We can rewrite $u_n(x)=0$ as
$$f_n(x):=\frac{\prod_{k=0}^{n-1}(x+\frac{2k+1}{2})}{\prod_{k=0}^{n-1}(x+k)}=A(n):=\frac{{2n-1 \choose n-1}}{2^{2n-1}}.$$
The graph of $f_n(x)=1+\sum_{k=0}^{n-1} \frac{A_k}{x+k}, A_k>0$ consists of $n+1$ monotonically decreasing ($f_n'(x)<0$) branches with $n-1$ vertical branches over the intervals
$I_j=[-(j+1),-j]$ for $j=0,...n-2$ approaching the end points vertically.

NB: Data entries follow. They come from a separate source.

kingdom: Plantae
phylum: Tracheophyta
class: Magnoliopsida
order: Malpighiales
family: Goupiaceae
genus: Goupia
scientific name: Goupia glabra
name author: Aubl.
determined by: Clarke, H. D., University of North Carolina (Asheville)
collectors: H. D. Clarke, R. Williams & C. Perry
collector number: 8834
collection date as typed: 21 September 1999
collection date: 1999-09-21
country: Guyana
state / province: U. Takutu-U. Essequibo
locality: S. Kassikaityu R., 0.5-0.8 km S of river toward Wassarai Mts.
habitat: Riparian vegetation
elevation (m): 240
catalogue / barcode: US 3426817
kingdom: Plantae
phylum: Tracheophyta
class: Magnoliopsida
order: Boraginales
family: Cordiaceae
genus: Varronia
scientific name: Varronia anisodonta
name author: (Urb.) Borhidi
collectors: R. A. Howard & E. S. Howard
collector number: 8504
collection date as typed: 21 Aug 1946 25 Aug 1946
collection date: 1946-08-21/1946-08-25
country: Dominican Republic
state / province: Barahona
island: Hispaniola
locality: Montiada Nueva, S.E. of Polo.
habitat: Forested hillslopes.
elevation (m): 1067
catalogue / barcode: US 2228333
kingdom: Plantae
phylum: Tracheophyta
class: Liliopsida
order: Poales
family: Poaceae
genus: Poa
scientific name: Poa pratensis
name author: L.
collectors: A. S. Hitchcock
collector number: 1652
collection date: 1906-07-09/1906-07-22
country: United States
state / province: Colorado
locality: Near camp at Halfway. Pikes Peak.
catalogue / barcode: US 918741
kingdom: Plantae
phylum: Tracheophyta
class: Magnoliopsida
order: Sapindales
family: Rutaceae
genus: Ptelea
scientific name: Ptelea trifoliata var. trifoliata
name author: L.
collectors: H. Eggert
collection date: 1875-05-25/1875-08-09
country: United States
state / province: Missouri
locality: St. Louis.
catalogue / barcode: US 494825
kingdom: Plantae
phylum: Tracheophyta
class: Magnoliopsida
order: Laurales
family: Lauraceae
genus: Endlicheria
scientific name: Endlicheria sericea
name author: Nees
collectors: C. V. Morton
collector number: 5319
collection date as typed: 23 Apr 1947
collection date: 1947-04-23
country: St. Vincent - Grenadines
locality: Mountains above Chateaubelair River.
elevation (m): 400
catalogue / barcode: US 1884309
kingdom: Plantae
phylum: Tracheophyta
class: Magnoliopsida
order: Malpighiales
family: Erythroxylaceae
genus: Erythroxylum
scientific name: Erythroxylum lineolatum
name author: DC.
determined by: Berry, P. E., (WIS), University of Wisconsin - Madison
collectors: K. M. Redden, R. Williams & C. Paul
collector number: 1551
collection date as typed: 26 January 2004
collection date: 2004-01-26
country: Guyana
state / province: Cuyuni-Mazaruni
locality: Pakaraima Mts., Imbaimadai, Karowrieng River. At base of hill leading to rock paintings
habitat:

In addition, there are two outer branches over $I_{n-1}=(-\infty,-(n-1))$ and $I_{-1}=(0,\infty)$ approaching the horizontal line $y=1$ at $ \pm \infty$ from below for the leftmost branch and from above for the right most branch. Since $A(n)<1$, $f_n(x)=A(n)$ has exactly $n$ negative roots over all the branches $I_j,j=0,..n-1$ except the right most branch and the unique root in $I_{n-1}$ is $-n$. Since $A(n)$ decreases and $f_{n+1}(x) \ge f_n(x)$, the roots in the inner interval increases as we pass from $n$ to $n+1$. The root in the new inner interval $I_{-n}$ is also greater than $-n$. So roots interlace.
(Added) If we let $0 >\lambda_{n,1}>...>\lambda_{n,n}$ be the roots of $u_n(x)$ then interlacing implies for every fixed $k \ge 1$ the $k$th largest root $\lambda_{n,k}$ is increasing so must converge to some $\lambda_k \le -(k-1)$. In this (rare) case, the proof shows that $\lambda_k=-(k-1/2)$ since $A(n) \rightarrow 0$ for large $n$. We also have the $k$th smallest root $\lambda_{n,n-k+1}$ decreasing but they all approach $- \infty$.
It should also be the case that $u_n(x)$ converge locally uniformly on all compact subsets to an entire function with only real zeros at $-(k-1/2),k=1,2,3...$ in the Laguerre-Polya class $\mathcal{L-P}$ but it is essentially the reciprocal of the Gamma function.